Rock slope stability is a pivotal concern in geotechnical engineering, essential for mitigating risks associated with landslides and slope failures. In recent years, there has been a significant shift towards integrating machine learning (ML) techniques alongside traditional methods for enhanced analysis. Traditional Methods such as the limit equilibrium method, finite element method, and finite difference method have long served as the foundation for slope stability analysis. These methods, while well-established, face challenges in addressing the complexity of heterogeneous geological conditions and dynamic environmental factors. Furthermore, empirical systems like rock mass rating and geological strength index are often limited by subjective parameter selection, reducing their predictive reliability. Machine Learning Approaches have shown great promise in overcoming some of these limitations.

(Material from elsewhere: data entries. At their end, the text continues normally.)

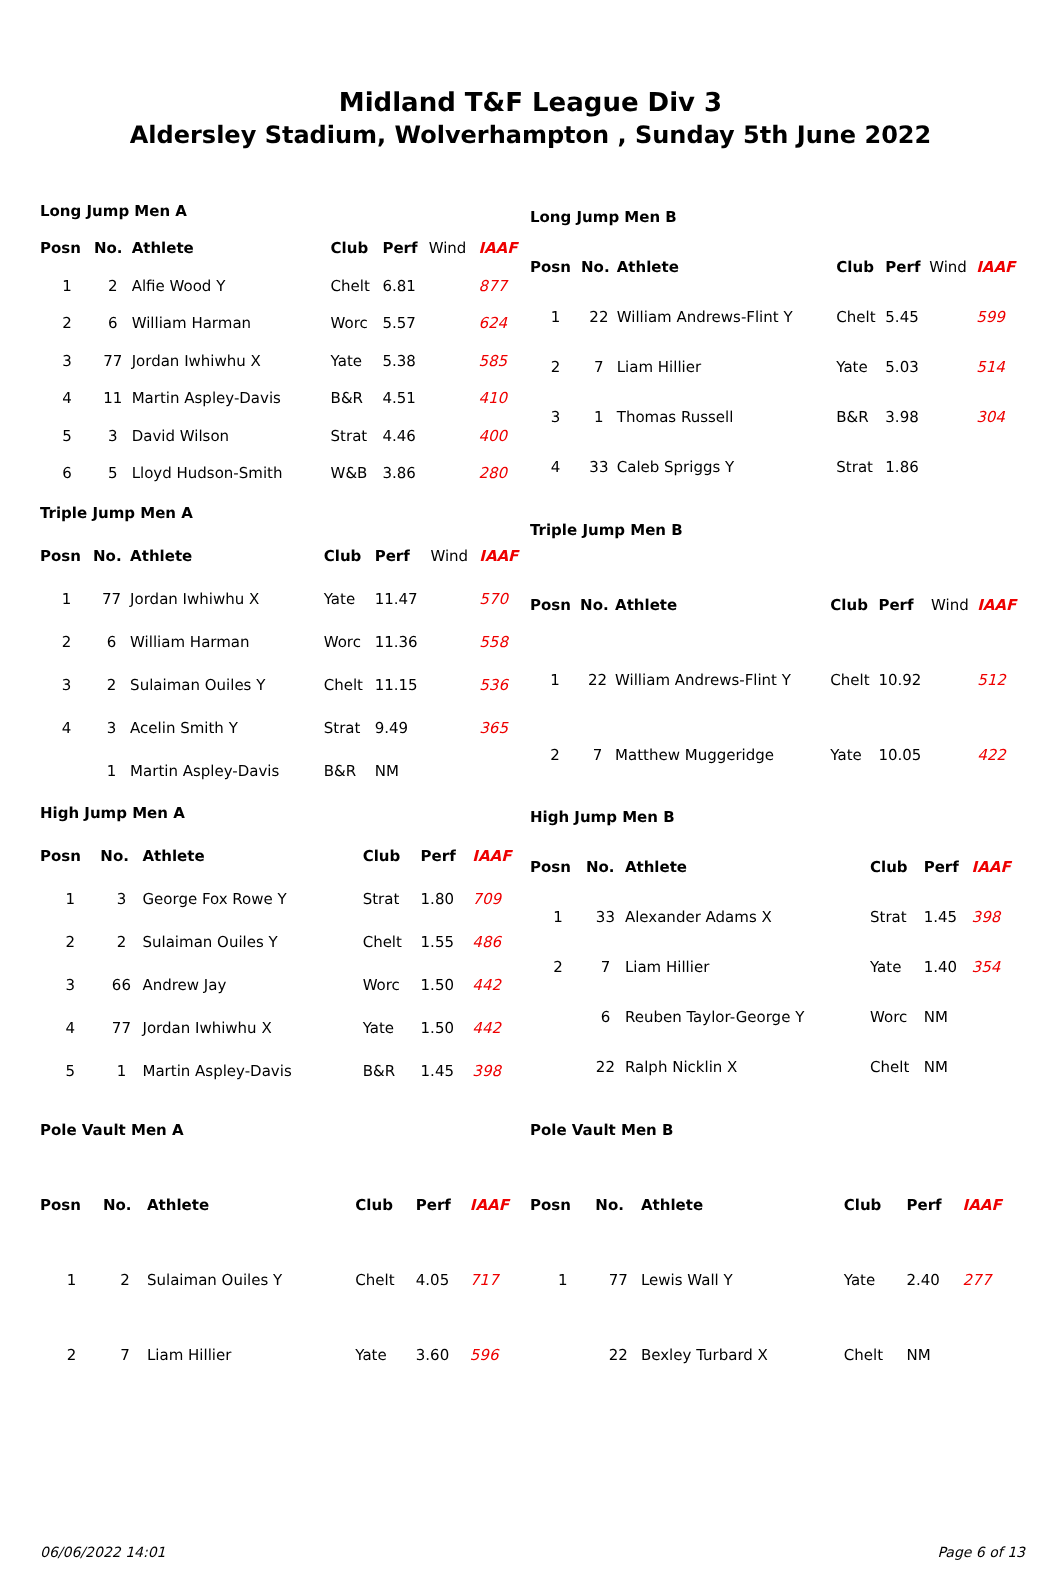Midland T&F League Div 3
Aldersley Stadium, Wolverhampton , Sunday 5th June 2022
| Long Jump Men A | | | | | | |
| Posn | No. | Athlete | Club | Perf | Wind | IAAF |
| 1 | 2 | Alfie Wood Y | Chelt | 6.81 | | 877 |
| 2 | 6 | William Harman | Worc | 5.57 | | 624 |
| 3 | 77 | Jordan Iwhiwhu X | Yate | 5.38 | | 585 |
| 4 | 11 | Martin Aspley-Davis | B&R | 4.51 | | 410 |
| 5 | 3 | David Wilson | Strat | 4.46 | | 400 |
| 6 | 5 | Lloyd Hudson-Smith | W&B | 3.86 | | 280 |
| Long Jump Men B | | | | | | |
| Posn | No. | Athlete | Club | Perf | Wind | IAAF |
| 1 | 22 | William Andrews-Flint Y | Chelt | 5.45 | | 599 |
| 2 | 7 | Liam Hillier | Yate | 5.03 | | 514 |
| 3 | 1 | Thomas Russell | B&R | 3.98 | | 304 |
| 4 | 33 | Caleb Spriggs Y | Strat | 1.86 | | |
| Triple Jump Men A | | | | | | |
| Posn | No. | Athlete | Club | Perf | Wind | IAAF |
| 1 | 77 | Jordan Iwhiwhu X | Yate | 11.47 | | 570 |
| 2 | 6 | William Harman | Worc | 11.36 | | 558 |
| 3 | 2 | Sulaiman Ouiles Y | Chelt | 11.15 | | 536 |
| 4 | 3 | Acelin Smith Y | Strat | 9.49 | | 365 |
| | 1 | Martin Aspley-Davis | B&R | NM | | |
| Triple Jump Men B | | | | | | |
| Posn | No. | Athlete | Club | Perf | Wind | IAAF |
| 1 | 22 | William Andrews-Flint Y | Chelt | 10.92 | | 512 |
| 2 | 7 | Matthew Muggeridge | Yate | 10.05 | | 422 |
| High Jump Men A | | | | | | |
| Posn | No. | Athlete | Club | Perf | | IAAF |
| 1 | 3 | George Fox Rowe Y | Strat | 1.80 | | 709 |
| 2 | 2 | Sulaiman Ouiles Y | Chelt | 1.55 | | 486 |
| 3 | 66 | Andrew Jay | Worc | 1.50 | | 442 |
| 4 | 77 | Jordan Iwhiwhu X | Yate | 1.50 | | 442 |
| 5 | 1 | Martin Aspley-Davis | B&R | 1.45 | | 398 |
| High Jump Men B | | | | | | |
| Posn | No. | Athlete | Club | Perf | | IAAF |
| 1 | 33 | Alexander Adams X | Strat | 1.45 | | 398 |
| 2 | 7 | Liam Hillier | Yate | 1.40 | | 354 |
| | 6 | Reuben Taylor-George Y | Worc | NM | | |
| | 22 | Ralph Nicklin X | Chelt | NM | | |
| Pole Vault Men A | | | | | | |
| Posn | No. | Athlete | Club | Perf | | IAAF |
| 1 | 2 | Sulaiman Ouiles Y | Chelt | 4.05 | | 717 |
| 2 | 7 | Liam Hillier | Yate | 3.60 | | 596 |
| Pole Vault Men B | | | | | | |
| Posn | No. | Athlete | Club | Perf | | IAAF |
| 1 | 77 | Lewis Wall Y | Yate | 2.40 | | 277 |
| | 22 | Bexley Turbard X | Chelt | NM | | |
06/06/2022 14:01 Page 6 of 13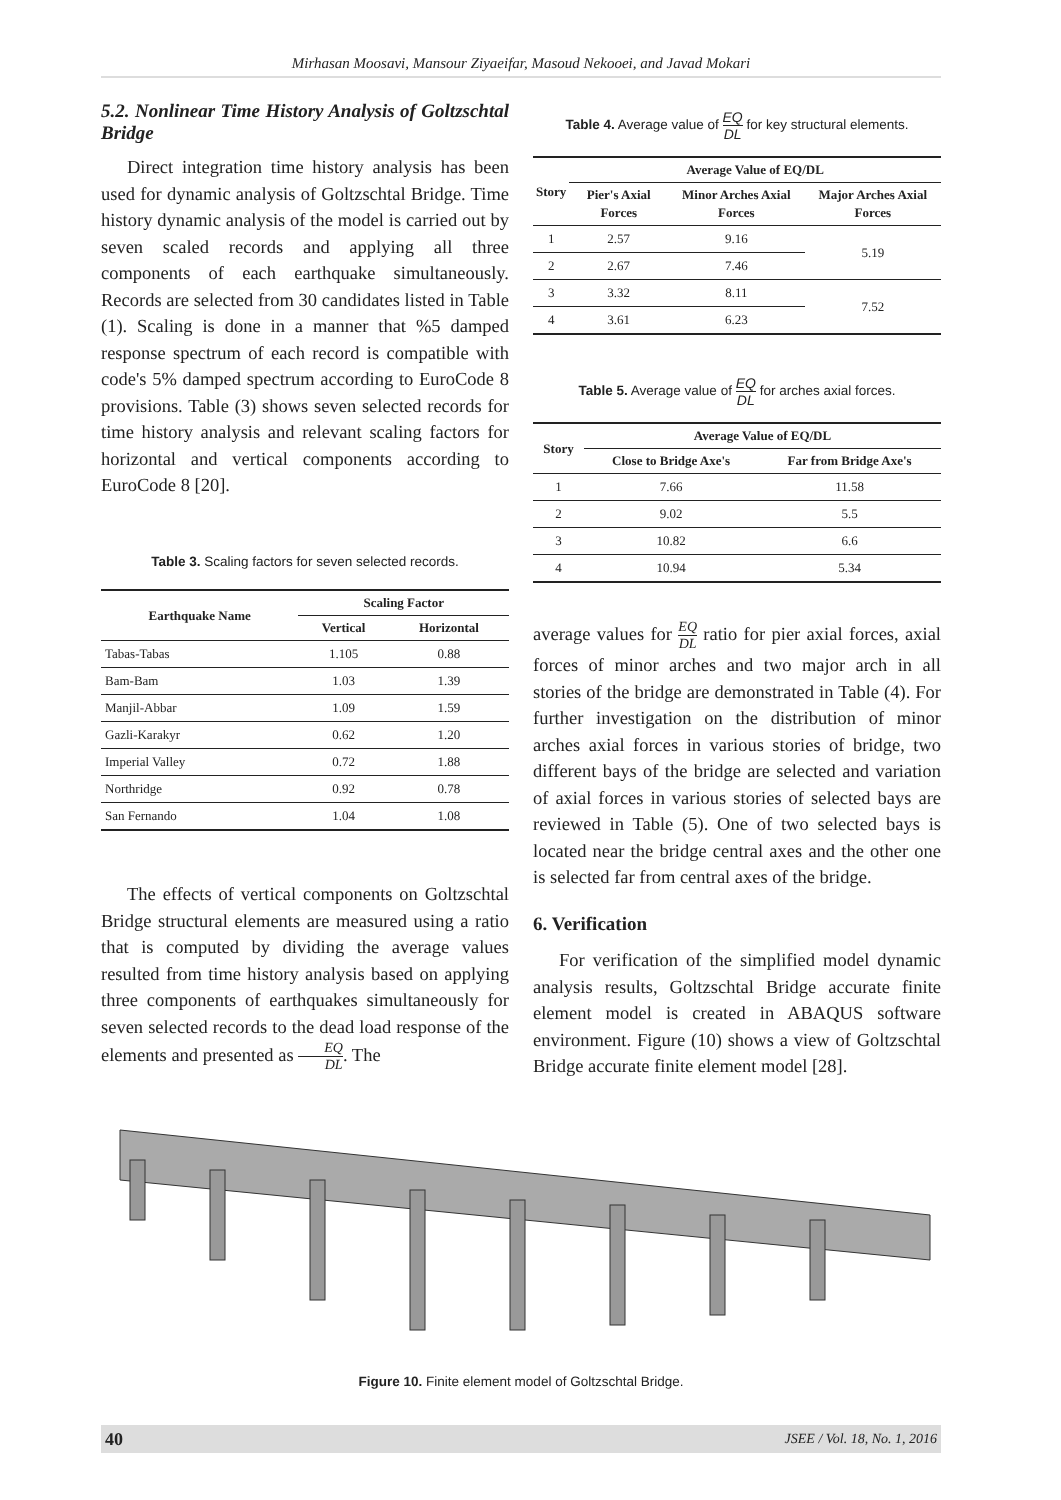Mirhasan Moosavi, Mansour Ziyaeifar, Masoud Nekooei, and Javad Mokari
5.2. Nonlinear Time History Analysis of Goltzschtal Bridge
Direct integration time history analysis has been used for dynamic analysis of Goltzschtal Bridge. Time history dynamic analysis of the model is carried out by seven scaled records and applying all three components of each earthquake simultaneously. Records are selected from 30 candidates listed in Table (1). Scaling is done in a manner that %5 damped response spectrum of each record is compatible with code's 5% damped spectrum according to EuroCode 8 provisions. Table (3) shows seven selected records for time history analysis and relevant scaling factors for horizontal and vertical components according to EuroCode 8 [20].
Table 3. Scaling factors for seven selected records.
| Earthquake Name | Scaling Factor | |
| --- | --- | --- |
| | Vertical | Horizontal |
| Tabas-Tabas | 1.105 | 0.88 |
| Bam-Bam | 1.03 | 1.39 |
| Manjil-Abbar | 1.09 | 1.59 |
| Gazli-Karakyr | 0.62 | 1.20 |
| Imperial Valley | 0.72 | 1.88 |
| Northridge | 0.92 | 0.78 |
| San Fernando | 1.04 | 1.08 |
The effects of vertical components on Goltzschtal Bridge structural elements are measured using a ratio that is computed by dividing the average values resulted from time history analysis based on applying three components of earthquakes simultaneously for seven selected records to the dead load response of the elements and presented as EQ DL. The
Table 4. Average value of EQ DL for key structural elements.
| Story | Average Value of EQ/DL | | |
| --- | --- | --- | --- |
| | Pier's Axial Forces | Minor Arches Axial Forces | Major Arches Axial Forces |
| 1 | 2.57 | 9.16 | 5.19 |
| 2 | 2.67 | 7.46 | |
| 3 | 3.32 | 8.11 | 7.52 |
| 4 | 3.61 | 6.23 | |
Table 5. Average value of EQ DL for arches axial forces.
| Story | Average Value of EQ/DL | |
| --- | --- | --- |
| | Close to Bridge Axe's | Far from Bridge Axe's |
| 1 | 7.66 | 11.58 |
| 2 | 9.02 | 5.5 |
| 3 | 10.82 | 6.6 |
| 4 | 10.94 | 5.34 |
average values for EQ DL ratio for pier axial forces, axial forces of minor arches and two major arch in all stories of the bridge are demonstrated in Table (4). For further investigation on the distribution of minor arches axial forces in various stories of bridge, two different bays of the bridge are selected and variation of axial forces in various stories of selected bays are reviewed in Table (5). One of two selected bays is located near the bridge central axes and the other one is selected far from central axes of the bridge.
6. Verification
For verification of the simplified model dynamic analysis results, Goltzschtal Bridge accurate finite element model is created in ABAQUS software environment. Figure (10) shows a view of Goltzschtal Bridge accurate finite element model [28].
Figure 10. Finite element model of Goltzschtal Bridge.
40 JSEE / Vol. 18, No. 1, 2016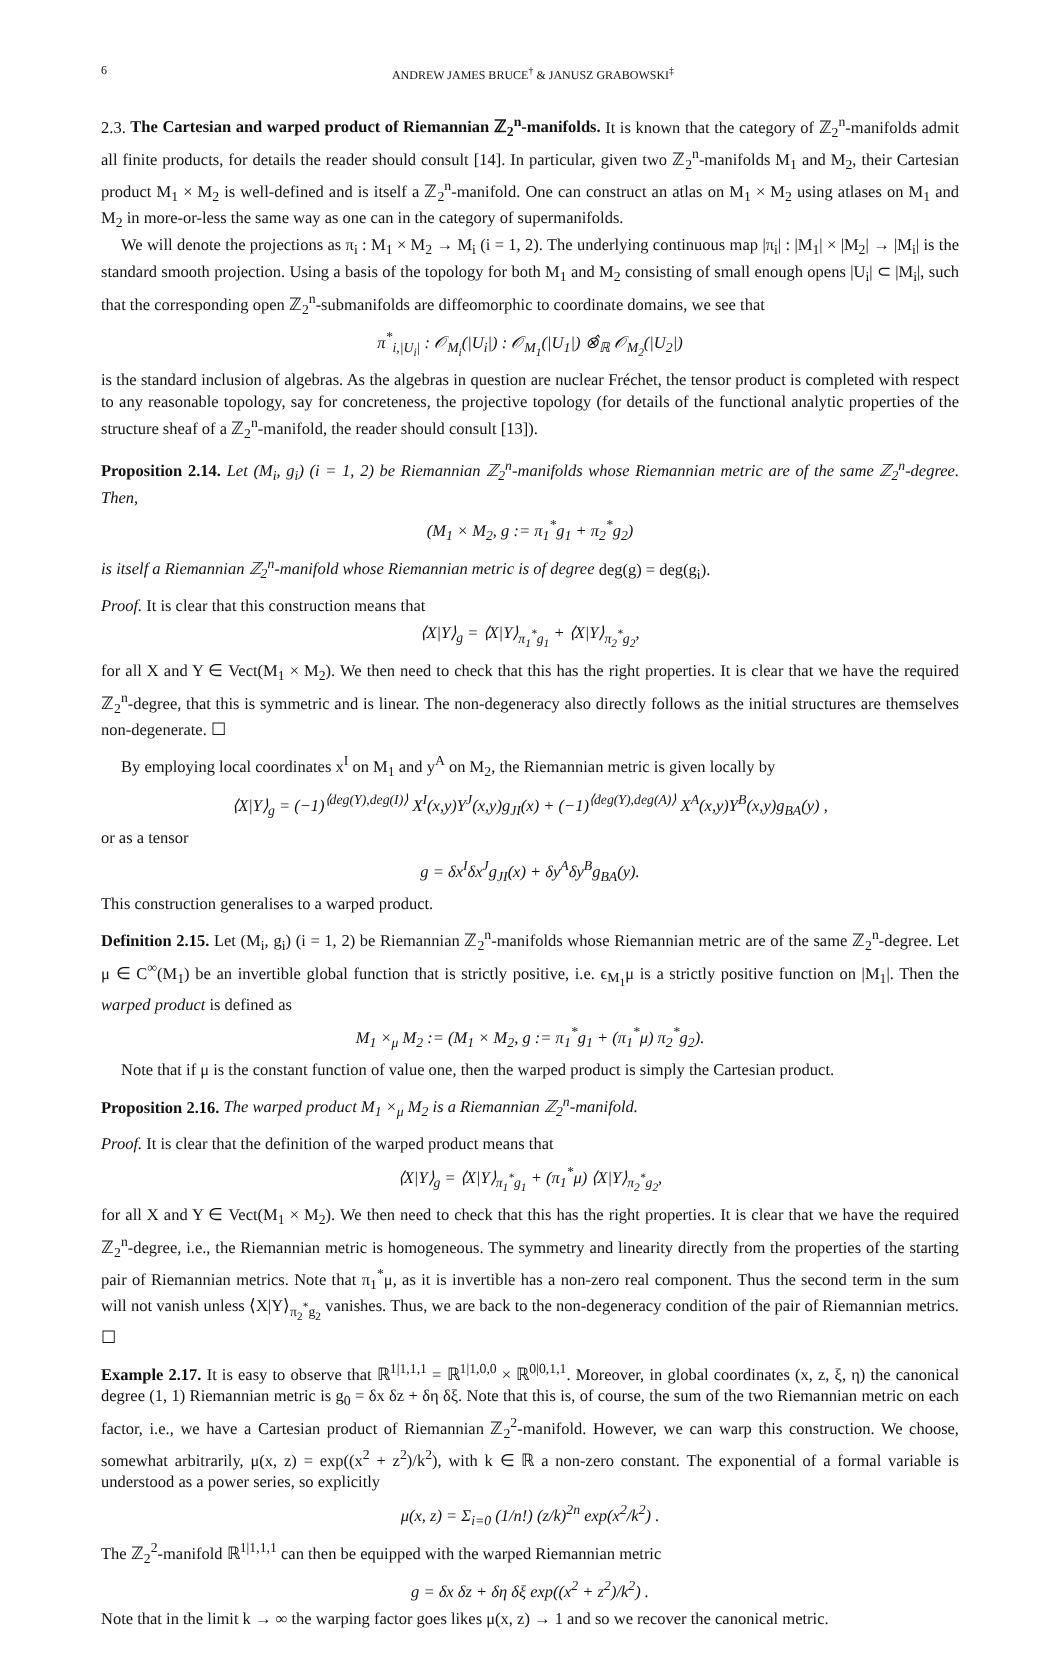6 ANDREW JAMES BRUCE<sup>†</sup> & JANUSZ GRABOWSKI<sup>‡</sup>
2.3. The Cartesian and warped product of Riemannian ℤ<sub>2</sub><sup>n</sup>-manifolds. It is known that the category of ℤ<sub>2</sub><sup>n</sup>-manifolds admit all finite products, for details the reader should consult [14]. In particular, given two ℤ<sub>2</sub><sup>n</sup>-manifolds M<sub>1</sub> and M<sub>2</sub>, their Cartesian product M<sub>1</sub> × M<sub>2</sub> is well-defined and is itself a ℤ<sub>2</sub><sup>n</sup>-manifold. One can construct an atlas on M<sub>1</sub> × M<sub>2</sub> using atlases on M<sub>1</sub> and M<sub>2</sub> in more-or-less the same way as one can in the category of supermanifolds.
We will denote the projections as π<sub>i</sub> : M<sub>1</sub> × M<sub>2</sub> → M<sub>i</sub> (i = 1, 2). The underlying continuous map |π<sub>i</sub>| : |M<sub>1</sub>| × |M<sub>2</sub>| → |M<sub>i</sub>| is the standard smooth projection. Using a basis of the topology for both M<sub>1</sub> and M<sub>2</sub> consisting of small enough opens |U<sub>i</sub>| ⊂ |M<sub>i</sub>|, such that the corresponding open ℤ<sub>2</sub><sup>n</sup>-submanifolds are diffeomorphic to coordinate domains, we see that
π<sup>*</sup><sub>i,|U<sub>i</sub>|</sub> : 𝒪<sub>M<sub>i</sub></sub>(|U<sub>i</sub>|) : 𝒪<sub>M<sub>1</sub></sub>(|U<sub>1</sub>|) ⊗̂<sub>ℝ</sub> 𝒪<sub>M<sub>2</sub></sub>(|U<sub>2</sub>|)
is the standard inclusion of algebras. As the algebras in question are nuclear Fréchet, the tensor product is completed with respect to any reasonable topology, say for concreteness, the projective topology (for details of the functional analytic properties of the structure sheaf of a ℤ<sub>2</sub><sup>n</sup>-manifold, the reader should consult [13]).
Proposition 2.14. Let (M<sub>i</sub>, g<sub>i</sub>) (i = 1, 2) be Riemannian ℤ<sub>2</sub><sup>n</sup>-manifolds whose Riemannian metric are of the same ℤ<sub>2</sub><sup>n</sup>-degree. Then,
(M<sub>1</sub> × M<sub>2</sub>, g := π<sub>1</sub><sup>*</sup>g<sub>1</sub> + π<sub>2</sub><sup>*</sup>g<sub>2</sub>)
is itself a Riemannian ℤ<sub>2</sub><sup>n</sup>-manifold whose Riemannian metric is of degree deg(g) = deg(g<sub>i</sub>).
Proof. It is clear that this construction means that
⟨X|Y⟩<sub>g</sub> = ⟨X|Y⟩<sub>π<sub>1</sub><sup>*</sup>g<sub>1</sub></sub> + ⟨X|Y⟩<sub>π<sub>2</sub><sup>*</sup>g<sub>2</sub></sub>,
for all X and Y ∈ Vect(M<sub>1</sub> × M<sub>2</sub>). We then need to check that this has the right properties. It is clear that we have the required ℤ<sub>2</sub><sup>n</sup>-degree, that this is symmetric and is linear. The non-degeneracy also directly follows as the initial structures are themselves non-degenerate. ☐
By employing local coordinates x<sup>I</sup> on M<sub>1</sub> and y<sup>A</sup> on M<sub>2</sub>, the Riemannian metric is given locally by
⟨X|Y⟩<sub>g</sub> = (−1)<sup>⟨deg(Y),deg(I)⟩</sup> X<sup>I</sup>(x,y)Y<sup>J</sup>(x,y)g<sub>JI</sub>(x) + (−1)<sup>⟨deg(Y),deg(A)⟩</sup> X<sup>A</sup>(x,y)Y<sup>B</sup>(x,y)g<sub>BA</sub>(y) ,
or as a tensor
g = δx<sup>I</sup>δx<sup>J</sup>g<sub>JI</sub>(x) + δy<sup>A</sup>δy<sup>B</sup>g<sub>BA</sub>(y).
This construction generalises to a warped product.
Definition 2.15. Let (M<sub>i</sub>, g<sub>i</sub>) (i = 1, 2) be Riemannian ℤ<sub>2</sub><sup>n</sup>-manifolds whose Riemannian metric are of the same ℤ<sub>2</sub><sup>n</sup>-degree. Let μ ∈ C<sup>∞</sup>(M<sub>1</sub>) be an invertible global function that is strictly positive, i.e. ϵ<sub>M<sub>1</sub></sub>μ is a strictly positive function on |M<sub>1</sub>|. Then the warped product is defined as
M<sub>1</sub> ×<sub>μ</sub> M<sub>2</sub> := (M<sub>1</sub> × M<sub>2</sub>, g := π<sub>1</sub><sup>*</sup>g<sub>1</sub> + (π<sub>1</sub><sup>*</sup>μ) π<sub>2</sub><sup>*</sup>g<sub>2</sub>).
Note that if μ is the constant function of value one, then the warped product is simply the Cartesian product.
Proposition 2.16. The warped product M<sub>1</sub> ×<sub>μ</sub> M<sub>2</sub> is a Riemannian ℤ<sub>2</sub><sup>n</sup>-manifold.
Proof. It is clear that the definition of the warped product means that
⟨X|Y⟩<sub>g</sub> = ⟨X|Y⟩<sub>π<sub>1</sub><sup>*</sup>g<sub>1</sub></sub> + (π<sub>1</sub><sup>*</sup>μ) ⟨X|Y⟩<sub>π<sub>2</sub><sup>*</sup>g<sub>2</sub></sub>,
for all X and Y ∈ Vect(M<sub>1</sub> × M<sub>2</sub>). We then need to check that this has the right properties. It is clear that we have the required ℤ<sub>2</sub><sup>n</sup>-degree, i.e., the Riemannian metric is homogeneous. The symmetry and linearity directly from the properties of the starting pair of Riemannian metrics. Note that π<sub>1</sub><sup>*</sup>μ, as it is invertible has a non-zero real component. Thus the second term in the sum will not vanish unless ⟨X|Y⟩<sub>π<sub>2</sub><sup>*</sup>g<sub>2</sub></sub> vanishes. Thus, we are back to the non-degeneracy condition of the pair of Riemannian metrics. ☐
Example 2.17. It is easy to observe that ℝ<sup>1|1,1,1</sup> = ℝ<sup>1|1,0,0</sup> × ℝ<sup>0|0,1,1</sup>. Moreover, in global coordinates (x, z, ξ, η) the canonical degree (1, 1) Riemannian metric is g<sub>0</sub> = δx δz + δη δξ. Note that this is, of course, the sum of the two Riemannian metric on each factor, i.e., we have a Cartesian product of Riemannian ℤ<sub>2</sub><sup>2</sup>-manifold. However, we can warp this construction. We choose, somewhat arbitrarily, μ(x, z) = exp((x<sup>2</sup> + z<sup>2</sup>)/k<sup>2</sup>), with k ∈ ℝ a non-zero constant. The exponential of a formal variable is understood as a power series, so explicitly
μ(x, z) = Σ<sub>i=0</sub> (1/n!) (z/k)<sup>2n</sup> exp(x<sup>2</sup>/k<sup>2</sup>) .
The ℤ<sub>2</sub><sup>2</sup>-manifold ℝ<sup>1|1,1,1</sup> can then be equipped with the warped Riemannian metric
g = δx δz + δη δξ exp((x<sup>2</sup> + z<sup>2</sup>)/k<sup>2</sup>) .
Note that in the limit k → ∞ the warping factor goes likes μ(x, z) → 1 and so we recover the canonical metric.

ML techniques, such as convolutional neural networks, support vector machines, gradient boosting machine, Bayesian networks, random forests, and hybrid models like particle swarm optimization-artificial neural networks, can analyze large, complex datasets more efficiently. These models have been demonstrated to outperform traditional methods by incorporating real-time data, seismic activity, and environmental variability, thus enabling dynamic and real-time assessments. ML models have been shown to improve predictive accuracy for heterogeneous rock masses, facilitating better-informed decision-making in slope stability management and improving safety outcomes. This review presents a comprehensive comparison of various ML techniques, offering guidance on the selection of the most appropriate models based on specific geological conditions while highlighting their advantages. Additionally, the review highlights limitations of current ML models, reviewing real world applications and their results, which may help readers to suggest future research directions, focusing on advanced data processing methods to unlock their full potential in geotechnical engineering. This includes addressing data quality, generalization across diverse geological terrains, and computational complexity.